Spilanthol
- Names: Preferred IUPAC name (2E,6Z,8E)-N-(2-Methylpropyl)deca-2,6,8-trienamide

Identifiers
- CAS Number: 25394-57-4;
- 3D model (JSmol): Interactive image;
- ChemSpider: 4509783;
- PubChem CID: 5353001;
- UNII: 4W9L3S4856;
- CompTox Dashboard (EPA): DTXSID90893963 ;

Properties
- Chemical formula: C_{14}H_{23}NO
- Molar mass: 221.344 g·mol^{−1}

= Spilanthol =

Spilanthol (affinin) is a fatty acid amide isolated from Acmella oleracea. It is believed to be responsible for the local anesthetic properties of the plant.

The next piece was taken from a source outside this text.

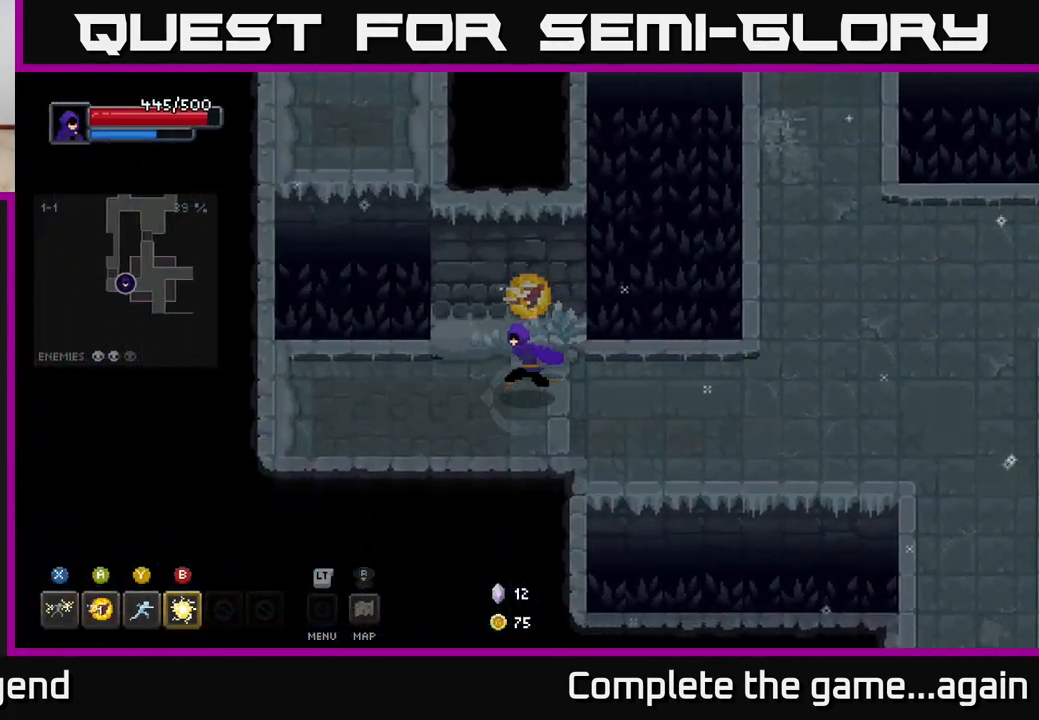
{"buttons": ["A"], "left_stick": "up", "right_stick": "center", "events": [[233, "left_stick", "up-left"], [400, "left_stick", "up"], [450, "A", "down"]]}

Spilanthol permeates the human skin and the inside lining of the cheeks in the mouth (buccal mucosa), resulting in local as well as systemic pharmacological concentrations. In the skin and in the pancreas, spilanthol has also been shown to exert anti-inflammatory effects. The underlying mechanism involves inhibition of nitric oxide production due to reduced expression of inducible nitric oxide synthase enzyme (iNOS) in macrophages. Transcription factor array experiments revealed that spilanthol inhibits the activation of several transcription factors (NFκB, ATF4, FOXO1, IRF1, ETS1, and AP-1) which may explain the effect of spilanthol on gene expression.

The antihypertensive effect of spilanthol was blocked by CB1 antagonist rimonabant and TRPV1 antagonist capsazepine, suggesting spilanthol mediates some activity by interaction with the cannabinoid receptors and TRPV1 channels.